- Occupation: Physician

= Kimmie Ng =

American physician

Kimmie Ng is an American physician at Dana–Farber Cancer Institute who is known for her work on colorectal cancer in young patients.

== Education and career ==
Ng has an undergraduate degree from Yale University (1997) and earned her M.D. from the University of Pennsylvania in 2001. Subsequently she trained at the University of California, San Francisco and Dana–Farber Cancer Institute. In 2007, she received a masters in public health from Harvard University. As of 2021, Ng is a physician at the Dana–Farber Cancer Institute and a professor at Harvard Medical School. Ng is the director of Dana-Farber's Young-Onset Colorectal Cancer Center.

== Research ==
Ng is known for her work in gastrointestinal cancer, with a particular focus in addressing the rise in colorectal cancer in people under the age of fifty. In college, Ng focused on laboratory-based research in biochemistry. She shifted her focus to medicine where her research has shown increased survival in colorectal cancer patients following the consumption of vitamin D, research that has been widely covered by the media. She has also written about the survival rates in young patients with colorectal cancer. Ng has advocated for lowering the age of screening for colorectal cancer, and has spoken in multiple venues about the need to increase colorectal cancer screening for younger people. Ng also investigates the role of diet and microbiome in colorectal cancer, including one project that examined coffee intake by colorectal patients. Ng leads a 2021 research project that uses social media to connect with colorectal cancer patients. Ng has spoken about the impact of the COVID-19 pandemic on her personal life, and how the pandemic impacts treatment and diagnoses for cancer patients.

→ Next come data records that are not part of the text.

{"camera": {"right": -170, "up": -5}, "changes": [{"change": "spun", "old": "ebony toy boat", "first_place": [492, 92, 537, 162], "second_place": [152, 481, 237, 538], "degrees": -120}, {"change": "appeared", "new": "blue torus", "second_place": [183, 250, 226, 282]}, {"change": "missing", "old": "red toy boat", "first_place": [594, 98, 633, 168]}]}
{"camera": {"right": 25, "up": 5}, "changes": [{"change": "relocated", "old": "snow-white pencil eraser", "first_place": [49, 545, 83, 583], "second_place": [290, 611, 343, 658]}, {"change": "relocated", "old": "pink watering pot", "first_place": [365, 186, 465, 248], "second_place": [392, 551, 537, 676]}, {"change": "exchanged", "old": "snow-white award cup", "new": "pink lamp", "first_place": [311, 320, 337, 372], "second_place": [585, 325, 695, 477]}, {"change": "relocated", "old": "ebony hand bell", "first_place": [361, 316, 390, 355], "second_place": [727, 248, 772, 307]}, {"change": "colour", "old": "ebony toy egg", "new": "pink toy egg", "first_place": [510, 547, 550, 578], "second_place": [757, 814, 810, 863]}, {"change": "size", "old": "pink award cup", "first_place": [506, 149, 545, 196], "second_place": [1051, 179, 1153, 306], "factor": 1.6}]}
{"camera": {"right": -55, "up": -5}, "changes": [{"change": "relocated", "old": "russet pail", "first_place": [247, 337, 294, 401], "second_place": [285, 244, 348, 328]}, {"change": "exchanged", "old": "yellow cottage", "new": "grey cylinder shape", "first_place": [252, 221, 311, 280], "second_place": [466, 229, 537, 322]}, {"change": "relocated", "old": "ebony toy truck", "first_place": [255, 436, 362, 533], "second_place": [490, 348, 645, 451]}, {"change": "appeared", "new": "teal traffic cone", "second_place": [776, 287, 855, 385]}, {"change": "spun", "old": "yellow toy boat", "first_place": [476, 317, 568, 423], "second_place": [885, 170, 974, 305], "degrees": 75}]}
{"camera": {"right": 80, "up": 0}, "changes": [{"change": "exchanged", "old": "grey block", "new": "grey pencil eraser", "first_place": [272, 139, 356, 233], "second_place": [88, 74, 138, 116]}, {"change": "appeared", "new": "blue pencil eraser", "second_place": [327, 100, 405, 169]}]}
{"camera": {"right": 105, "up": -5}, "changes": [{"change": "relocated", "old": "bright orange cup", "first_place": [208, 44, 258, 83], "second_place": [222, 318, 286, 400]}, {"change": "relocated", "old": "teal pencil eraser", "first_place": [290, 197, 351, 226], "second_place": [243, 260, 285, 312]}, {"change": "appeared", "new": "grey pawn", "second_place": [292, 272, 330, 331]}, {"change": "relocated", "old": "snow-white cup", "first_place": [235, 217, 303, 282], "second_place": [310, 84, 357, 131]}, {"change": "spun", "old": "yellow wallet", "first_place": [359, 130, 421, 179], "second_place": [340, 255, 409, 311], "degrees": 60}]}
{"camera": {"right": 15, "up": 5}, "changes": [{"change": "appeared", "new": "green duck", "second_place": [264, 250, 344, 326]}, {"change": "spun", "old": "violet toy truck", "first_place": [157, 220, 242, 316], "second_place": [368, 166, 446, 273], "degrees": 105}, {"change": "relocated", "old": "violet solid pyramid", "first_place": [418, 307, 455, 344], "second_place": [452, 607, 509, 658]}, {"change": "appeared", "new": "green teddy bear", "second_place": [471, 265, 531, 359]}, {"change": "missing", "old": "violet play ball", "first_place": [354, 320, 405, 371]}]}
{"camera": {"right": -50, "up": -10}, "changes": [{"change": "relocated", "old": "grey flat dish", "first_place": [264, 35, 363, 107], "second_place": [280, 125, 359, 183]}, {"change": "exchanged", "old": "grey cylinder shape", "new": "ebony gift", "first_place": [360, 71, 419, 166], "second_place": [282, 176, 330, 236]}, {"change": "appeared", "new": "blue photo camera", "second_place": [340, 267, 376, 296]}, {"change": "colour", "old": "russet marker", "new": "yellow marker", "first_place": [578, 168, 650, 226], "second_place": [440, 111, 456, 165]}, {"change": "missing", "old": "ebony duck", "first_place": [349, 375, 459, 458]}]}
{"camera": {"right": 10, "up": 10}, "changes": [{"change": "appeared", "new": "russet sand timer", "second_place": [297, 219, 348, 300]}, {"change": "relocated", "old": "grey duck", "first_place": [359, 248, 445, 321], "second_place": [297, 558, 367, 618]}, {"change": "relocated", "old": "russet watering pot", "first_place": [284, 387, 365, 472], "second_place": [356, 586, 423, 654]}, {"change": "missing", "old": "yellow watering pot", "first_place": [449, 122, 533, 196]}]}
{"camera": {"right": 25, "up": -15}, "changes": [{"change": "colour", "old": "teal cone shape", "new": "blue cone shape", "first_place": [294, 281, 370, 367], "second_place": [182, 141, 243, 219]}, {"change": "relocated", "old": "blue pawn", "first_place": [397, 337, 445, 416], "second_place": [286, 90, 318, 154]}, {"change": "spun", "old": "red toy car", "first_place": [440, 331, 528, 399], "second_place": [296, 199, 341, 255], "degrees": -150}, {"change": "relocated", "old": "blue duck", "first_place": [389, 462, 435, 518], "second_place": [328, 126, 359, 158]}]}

== Selected publications ==
- Bullman, Susan (2017). "Analysis of Fusobacterium persistence and antibiotic response in colorectal cancer"
- Ng, Kimmie (2008). "Circulating 25-Hydroxyvitamin D Levels and Survival in Patients With Colorectal Cancer"
- Ng, K (2009). "Prospective study of predictors of vitamin D status and survival in patients with colorectal cancer"
- Ng, Kimmie (2015). "Aspirin and COX-2 Inhibitor Use in Patients With Stage III Colon Cancer"
- Ng, Kimmie (2019). "Effect of High-Dose vs Standard-Dose Vitamin D 3 Supplementation on Progression-Free Survival Among Patients With Advanced or Metastatic Colorectal Cancer: The SUNSHINE Randomized Clinical Trial"

== Awards and honors ==
In 2020, Ng received a young investigator award from Conquer Cancer, a foundation run by the American Society of Clinical Oncology.